§ **List of tasks**:
a - Please answer these from the Elasticsearch forum post below:
(i) Which Elasticsearch version is the new cluster running?
(ii) Which version is the cluster it replicates?
(iii) What ulimit setting do all the machines have?
b - Carry on the Elasticsearch forum post below from the point where it stops.
---------- Reading text ----------
Elasticsearch 6.2.2 nodes crash after reaching ulimit setting

iamredlus · March 15, 2018, 8:00pm

Hi,

We're experiencing a critical production issue in elasticsearch 6.2.2 related to open_file_descriptors. The cluster is an exact replica (as much as possible) of a 5.2.2 cluster, and documents are indexed into both clusters in parallel.
While the indexing performance of the new cluster seems to be at least as good as the 5.2.2 cluster, the new nodes open_file_descriptors is reaching record-breaking levels (especially when compared to v5.2.2).

All machines have ulimit of 65536, as recommended by the official documentation.
---------- Data excerpt ----------
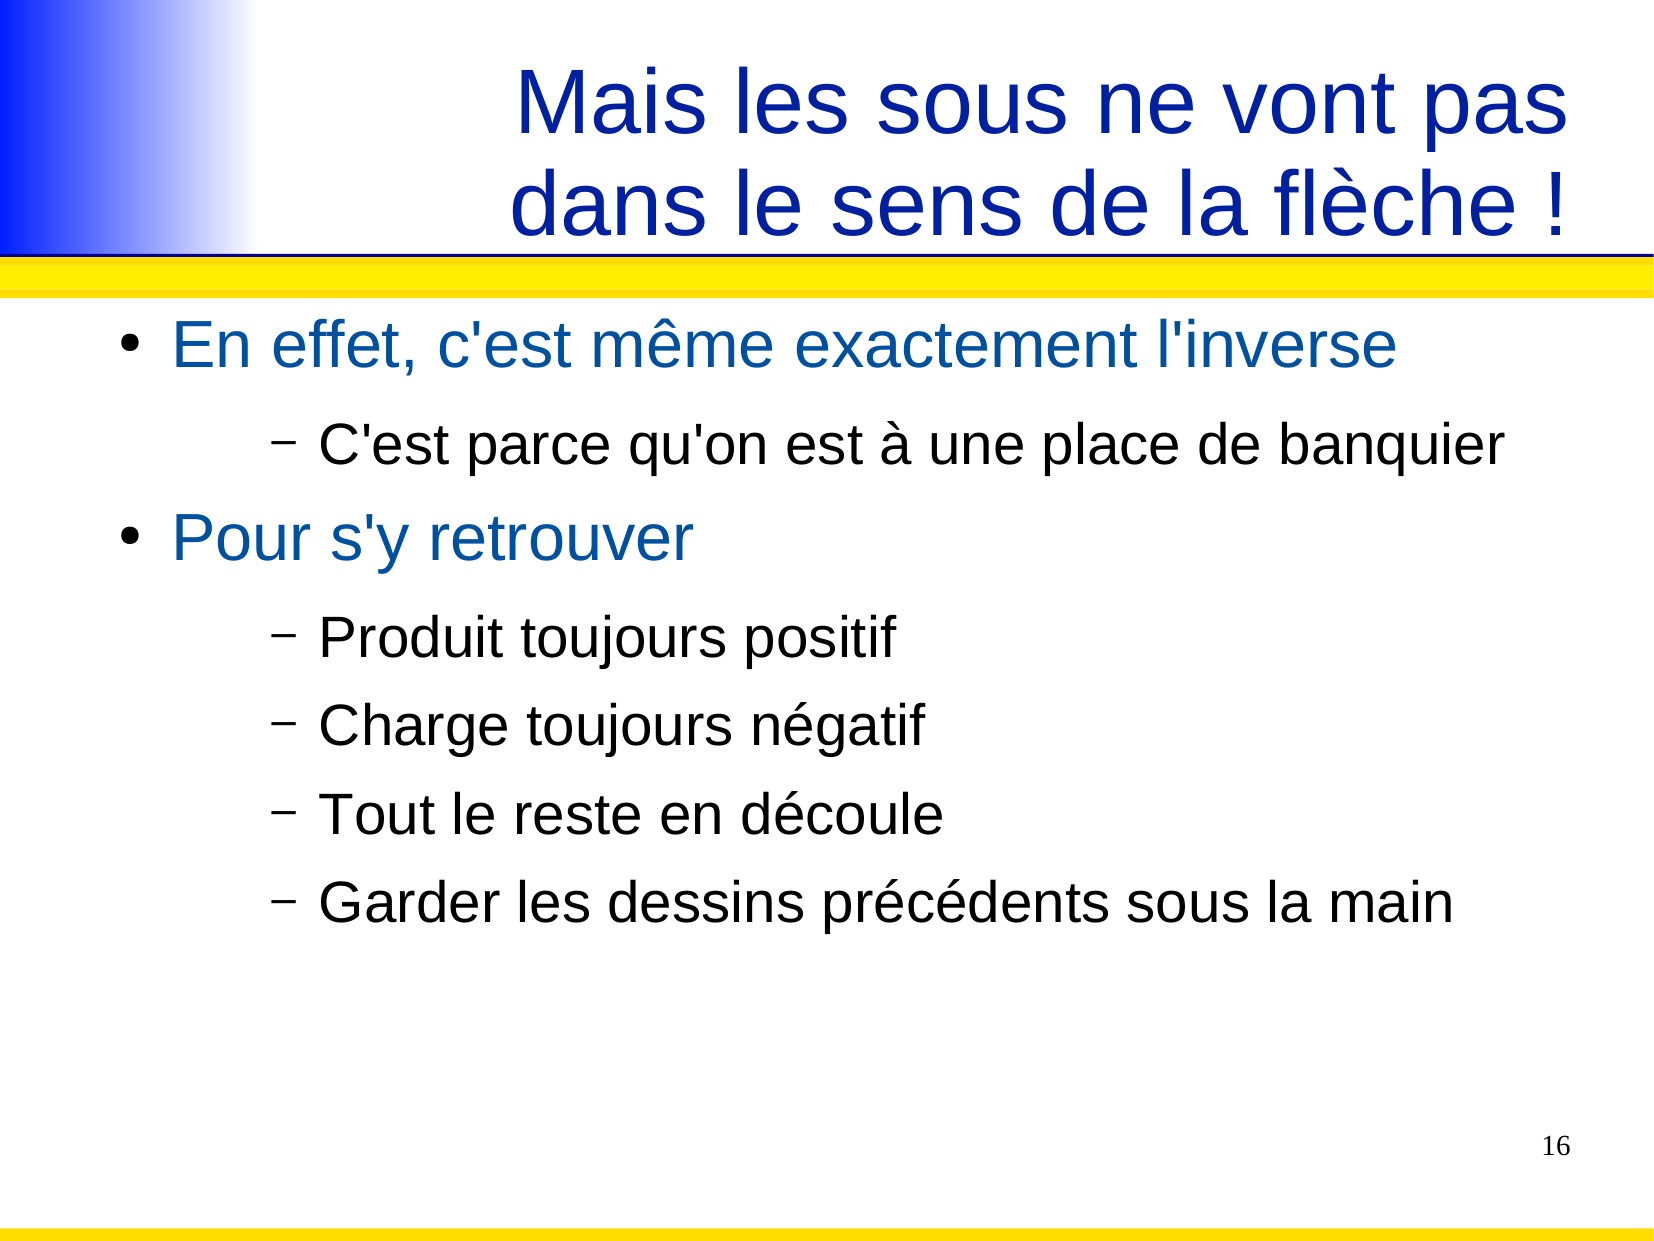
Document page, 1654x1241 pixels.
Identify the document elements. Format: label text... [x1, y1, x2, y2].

list En effet, c'est même exactement l'inverse C'est parce qu'on est à une place de banquier Pour s'y retrouver Produit toujours positif Charge toujours négatif Tout le reste en découle Garder les dessins précédents sous la main [82, 307, 1571, 1126]
title Mais les sous ne vont pas dans le sens de la flèche ! [372, 49, 1571, 257]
----------
§ **The results**:
a -
(i) 6.2.2
(ii) 5.2.2
(iii) 65536

b -
All nodes on the v5.2.2 cluster have up to 4,500 open_file_descripors, while the new v6.2.2 nodes are divided: some have up to 4,500 open_file_descriptors, while others consistently open more and more file descriptors until reaching the limit and crashing with java.nio.file.FileSystemException: Too many open files -

[WARN ][o.e.c.a.s.ShardStateAction] [prod-elasticsearch-master-002] [newlogs_20180315-01][0] received shard failed for shard id [[newlogs_20180315-01][0]], allocation id [G8NGOPNHRNuqNKYKzfiPcg], primary term [0], message [shard failure, reason [already closed by tragic event on the translog]], failure [FileSystemException[/mnt/nodes/0/indices/nIgarkzwRwe0DmT-nmLhvg/0/translog/translog.ckp: Too many open files]]
java.nio.file.FileSystemException: /mnt/nodes/0/indices/nIgarkzwRwe0DmT-nmLhvg/0/translog/translog.ckp: Too many open files

After this exception, some of the nodes throw many exceptions and reduce the number of open file descriptors. Other times they just crash. The issue repeats itself with interleaving nodes.

I'd be happy to provide additional details, whatever is needed.

Thanks!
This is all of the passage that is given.